Однако чудовище по имени «театр» все равно манит к себе новые и новые жертвы, конкурсы в театральных училищах не иссякают, и мало кто оставляет сцену даже в самые нелегкие для театра времена.

Впрочем, русский театр начался в провинции (Ярославль, Федор Волков), и как могущество России должно было прирастать Сибирью, по мнению Михаила Васильевича Ломоносова, слава русского театра, и профессионального и народного, хранится в провинции, то есть того театра, где работают, и порою самоотверженней, чем профессионалы, люди отнюдь не театральных профессий. В народных театрах начинали свой творческий путь Василий Лановой и Геннадий Хазанов, Семен Фарада и Александр Калягин и многие другие. Возможно, что в каком-то смысле этот путь вернее, чем тот, что проложен Станиславским, — через обучение в студиях и училищах. В старину их не было. Единственным пропуском на сцену был талант. Актеры учились прямо там, на подмостках, у тех, кто пришел до них, постигая азы драматического искусства, пения, танца, особой — сценической — пластики, непосредственно в ходе работы отстаивая свое творческое превосходство через непрерывный труд совершенствования. Однако именно те имена, которые были взращены на тернистой почве сражения за право именоваться актером, иметь постоянную антрепризу (то есть занятость в репертуаре, которая давала средства к существованию) избирал не только режиссер или директор театра: это решала публика, которая ходила или не ходила не на спектакль — на актера. Потому имена Прасковьи Жемчуговой, В.Ф. Комиссаржевской, В.И. Качалова, театральной династии Садовских, А.А. Остужева, П.С. Мочалова навеки сохранились в истории русского театрального искусства.

Город, в котором мы живем, слава Богу, Мельпоменой не обойден. В Коломне нет театра, который носил бы официальный статус профессионального. Зато есть как минимум два, которые достойны этого статуса по сути. Один из них переживает уже 77-й сезон — серьезный возраст для драматической труппы. Другому пошел одиннадцатый год, но он уже заявил о себе в пределах России и за границей как серьезный камерный театр. Первый — Коломенский народный театр тепловозостроителей, ныне существующий под руководством Николая Крапивина. Второй — камерный театр «Пилигрим», главный режиссер и один из двух актеров в постоянном составе труппы — Олег Гаврилин. Вместе с ним все десять с лишним лет на подмостках выступает жена — Елена Пичугина. О камерном театре «Пилигрим» — наш первый рассказ.

 

Путь «Пилигрима»

* **Записи набора данных**
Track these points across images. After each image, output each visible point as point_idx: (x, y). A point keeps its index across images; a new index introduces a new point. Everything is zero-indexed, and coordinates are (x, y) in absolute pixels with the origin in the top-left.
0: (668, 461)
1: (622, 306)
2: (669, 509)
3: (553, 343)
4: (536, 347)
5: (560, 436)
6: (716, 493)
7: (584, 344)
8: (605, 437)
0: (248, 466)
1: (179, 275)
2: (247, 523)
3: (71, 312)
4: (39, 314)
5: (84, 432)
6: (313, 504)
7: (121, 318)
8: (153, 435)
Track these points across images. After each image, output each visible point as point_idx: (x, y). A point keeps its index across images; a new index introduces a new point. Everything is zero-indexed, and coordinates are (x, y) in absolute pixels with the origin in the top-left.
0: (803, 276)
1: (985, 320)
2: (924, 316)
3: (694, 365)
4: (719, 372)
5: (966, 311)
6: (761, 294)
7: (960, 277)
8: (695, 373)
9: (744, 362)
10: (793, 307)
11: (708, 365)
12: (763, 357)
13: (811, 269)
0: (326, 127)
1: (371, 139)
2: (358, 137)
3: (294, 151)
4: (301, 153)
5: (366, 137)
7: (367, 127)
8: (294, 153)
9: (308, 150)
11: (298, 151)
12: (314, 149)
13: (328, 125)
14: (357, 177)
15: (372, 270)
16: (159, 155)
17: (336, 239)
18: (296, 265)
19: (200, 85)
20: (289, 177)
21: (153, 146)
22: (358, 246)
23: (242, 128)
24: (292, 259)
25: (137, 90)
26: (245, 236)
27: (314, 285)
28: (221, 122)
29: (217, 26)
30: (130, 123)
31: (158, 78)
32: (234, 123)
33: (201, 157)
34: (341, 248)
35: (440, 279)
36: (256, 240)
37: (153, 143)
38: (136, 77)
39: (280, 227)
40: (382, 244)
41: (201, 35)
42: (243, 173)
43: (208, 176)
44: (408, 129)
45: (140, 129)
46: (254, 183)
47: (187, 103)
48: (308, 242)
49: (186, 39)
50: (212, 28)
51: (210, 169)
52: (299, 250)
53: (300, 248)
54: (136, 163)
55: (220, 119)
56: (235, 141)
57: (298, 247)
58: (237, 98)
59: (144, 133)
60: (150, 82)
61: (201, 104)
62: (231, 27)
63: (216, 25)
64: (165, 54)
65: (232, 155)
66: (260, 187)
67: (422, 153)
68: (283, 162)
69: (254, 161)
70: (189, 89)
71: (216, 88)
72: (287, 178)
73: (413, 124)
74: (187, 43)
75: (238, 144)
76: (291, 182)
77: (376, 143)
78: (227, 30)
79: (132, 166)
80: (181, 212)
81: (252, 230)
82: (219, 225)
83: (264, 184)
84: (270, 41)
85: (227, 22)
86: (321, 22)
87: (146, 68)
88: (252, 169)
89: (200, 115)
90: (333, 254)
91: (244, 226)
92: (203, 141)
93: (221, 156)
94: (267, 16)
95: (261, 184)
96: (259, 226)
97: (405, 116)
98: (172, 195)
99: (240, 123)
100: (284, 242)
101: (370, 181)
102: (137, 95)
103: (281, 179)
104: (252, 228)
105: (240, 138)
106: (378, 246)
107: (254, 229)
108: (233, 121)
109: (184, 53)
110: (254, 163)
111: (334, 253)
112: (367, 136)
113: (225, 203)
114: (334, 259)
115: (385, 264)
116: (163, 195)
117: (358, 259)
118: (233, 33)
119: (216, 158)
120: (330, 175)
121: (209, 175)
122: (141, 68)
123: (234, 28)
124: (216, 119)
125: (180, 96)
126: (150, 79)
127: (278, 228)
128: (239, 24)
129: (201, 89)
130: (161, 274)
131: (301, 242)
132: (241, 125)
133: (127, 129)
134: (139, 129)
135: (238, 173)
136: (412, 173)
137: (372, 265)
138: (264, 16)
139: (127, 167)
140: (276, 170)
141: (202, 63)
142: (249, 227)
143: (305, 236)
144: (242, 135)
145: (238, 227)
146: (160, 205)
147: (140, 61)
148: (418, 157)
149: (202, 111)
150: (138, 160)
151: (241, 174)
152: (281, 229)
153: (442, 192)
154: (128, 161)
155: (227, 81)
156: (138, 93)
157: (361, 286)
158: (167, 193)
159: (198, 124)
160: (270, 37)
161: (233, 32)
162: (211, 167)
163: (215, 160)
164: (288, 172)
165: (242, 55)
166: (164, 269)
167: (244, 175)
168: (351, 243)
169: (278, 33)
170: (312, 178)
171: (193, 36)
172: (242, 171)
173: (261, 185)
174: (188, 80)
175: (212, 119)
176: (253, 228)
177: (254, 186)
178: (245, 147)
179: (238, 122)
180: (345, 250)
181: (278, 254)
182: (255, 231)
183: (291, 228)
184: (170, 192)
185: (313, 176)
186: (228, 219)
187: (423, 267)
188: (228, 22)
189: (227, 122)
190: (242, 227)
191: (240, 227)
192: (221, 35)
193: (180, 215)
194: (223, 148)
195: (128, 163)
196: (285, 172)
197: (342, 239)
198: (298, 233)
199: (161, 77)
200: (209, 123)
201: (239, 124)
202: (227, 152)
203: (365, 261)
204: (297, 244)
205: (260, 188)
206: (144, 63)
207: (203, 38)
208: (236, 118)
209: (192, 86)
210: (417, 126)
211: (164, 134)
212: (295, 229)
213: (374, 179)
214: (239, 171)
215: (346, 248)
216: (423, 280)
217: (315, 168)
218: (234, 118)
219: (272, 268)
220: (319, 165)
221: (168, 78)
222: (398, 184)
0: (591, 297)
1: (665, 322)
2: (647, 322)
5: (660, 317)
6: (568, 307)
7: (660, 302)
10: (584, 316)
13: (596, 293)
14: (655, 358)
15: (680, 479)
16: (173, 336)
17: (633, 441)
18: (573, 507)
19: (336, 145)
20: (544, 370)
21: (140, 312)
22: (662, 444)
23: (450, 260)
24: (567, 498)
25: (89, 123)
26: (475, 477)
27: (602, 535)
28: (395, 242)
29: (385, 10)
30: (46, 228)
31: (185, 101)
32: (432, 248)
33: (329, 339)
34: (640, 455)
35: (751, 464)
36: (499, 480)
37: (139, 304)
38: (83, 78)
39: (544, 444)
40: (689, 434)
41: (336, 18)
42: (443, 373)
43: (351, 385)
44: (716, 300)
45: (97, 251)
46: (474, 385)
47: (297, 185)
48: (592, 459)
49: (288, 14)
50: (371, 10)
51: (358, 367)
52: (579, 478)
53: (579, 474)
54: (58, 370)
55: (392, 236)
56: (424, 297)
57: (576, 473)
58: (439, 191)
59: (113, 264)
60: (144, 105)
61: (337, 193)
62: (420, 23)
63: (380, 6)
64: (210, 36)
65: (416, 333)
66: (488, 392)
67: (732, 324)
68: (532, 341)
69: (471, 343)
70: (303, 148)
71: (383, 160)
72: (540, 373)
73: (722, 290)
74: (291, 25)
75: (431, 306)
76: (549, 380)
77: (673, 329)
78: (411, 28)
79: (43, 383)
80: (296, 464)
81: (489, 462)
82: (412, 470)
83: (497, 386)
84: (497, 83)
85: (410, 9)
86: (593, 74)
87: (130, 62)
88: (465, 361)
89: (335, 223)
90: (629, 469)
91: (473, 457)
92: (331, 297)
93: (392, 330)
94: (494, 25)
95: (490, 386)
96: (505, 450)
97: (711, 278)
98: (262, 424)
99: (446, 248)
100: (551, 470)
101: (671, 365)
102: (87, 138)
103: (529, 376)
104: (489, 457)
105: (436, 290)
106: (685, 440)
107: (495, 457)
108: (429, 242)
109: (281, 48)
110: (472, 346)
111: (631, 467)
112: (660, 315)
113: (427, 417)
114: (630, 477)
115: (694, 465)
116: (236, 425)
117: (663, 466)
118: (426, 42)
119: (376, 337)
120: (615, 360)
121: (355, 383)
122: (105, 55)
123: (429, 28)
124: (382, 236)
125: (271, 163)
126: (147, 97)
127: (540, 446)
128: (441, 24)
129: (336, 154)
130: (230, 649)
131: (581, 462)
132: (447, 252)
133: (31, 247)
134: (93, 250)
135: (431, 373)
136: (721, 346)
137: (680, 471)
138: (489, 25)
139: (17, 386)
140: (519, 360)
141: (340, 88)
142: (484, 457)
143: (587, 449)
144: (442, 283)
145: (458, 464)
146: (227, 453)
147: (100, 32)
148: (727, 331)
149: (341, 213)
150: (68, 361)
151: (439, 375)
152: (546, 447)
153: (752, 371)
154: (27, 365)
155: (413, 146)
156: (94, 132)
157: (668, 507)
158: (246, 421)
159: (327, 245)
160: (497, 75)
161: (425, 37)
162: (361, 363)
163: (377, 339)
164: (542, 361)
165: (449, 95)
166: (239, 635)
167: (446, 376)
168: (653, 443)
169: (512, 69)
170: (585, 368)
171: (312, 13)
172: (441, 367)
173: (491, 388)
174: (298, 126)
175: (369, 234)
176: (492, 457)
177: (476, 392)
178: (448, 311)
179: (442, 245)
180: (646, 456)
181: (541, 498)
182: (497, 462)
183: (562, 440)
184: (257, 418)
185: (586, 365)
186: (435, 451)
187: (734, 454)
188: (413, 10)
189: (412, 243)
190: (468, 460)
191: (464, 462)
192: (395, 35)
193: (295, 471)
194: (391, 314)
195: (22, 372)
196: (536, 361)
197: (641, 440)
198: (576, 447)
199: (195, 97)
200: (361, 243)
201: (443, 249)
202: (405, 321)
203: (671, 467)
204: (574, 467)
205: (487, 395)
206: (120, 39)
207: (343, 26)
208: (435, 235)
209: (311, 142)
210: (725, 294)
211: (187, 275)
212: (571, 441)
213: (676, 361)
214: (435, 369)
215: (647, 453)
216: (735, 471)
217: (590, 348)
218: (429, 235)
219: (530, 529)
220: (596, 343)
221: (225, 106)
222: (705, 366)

* **ЗАДАНИЯ**
• 1. Кто в тексте о театре назван главным режиссером камерного театра «Пилигрим»?
• 2. Перепишите из текста о театре отрывок от «Город, в котором» до «наш первый рассказ.».

* **ОТВЕТЫ ПО ПОРЯДКУ**
• 1. Олег Гаврилин.

• 2.
Город, в котором мы живем, слава Богу, Мельпоменой не обойден. В Коломне нет театра, который носил бы официальный статус профессионального. Зато есть как минимум два, которые достойны этого статуса по сути. Один из них переживает уже 77-й сезон — серьезный возраст для драматической труппы. Другому пошел одиннадцатый год, но он уже заявил о себе в пределах России и за границей как серьезный камерный театр. Первый — Коломенский народный театр тепловозостроителей, ныне существующий под руководством Николая Крапивина. Второй — камерный театр «Пилигрим», главный режиссер и один из двух актеров в постоянном составе труппы — Олег Гаврилин. Вместе с ним все десять с лишним лет на подмостках выступает жена — Елена Пичугина. О камерном театре «Пилигрим» — наш первый рассказ.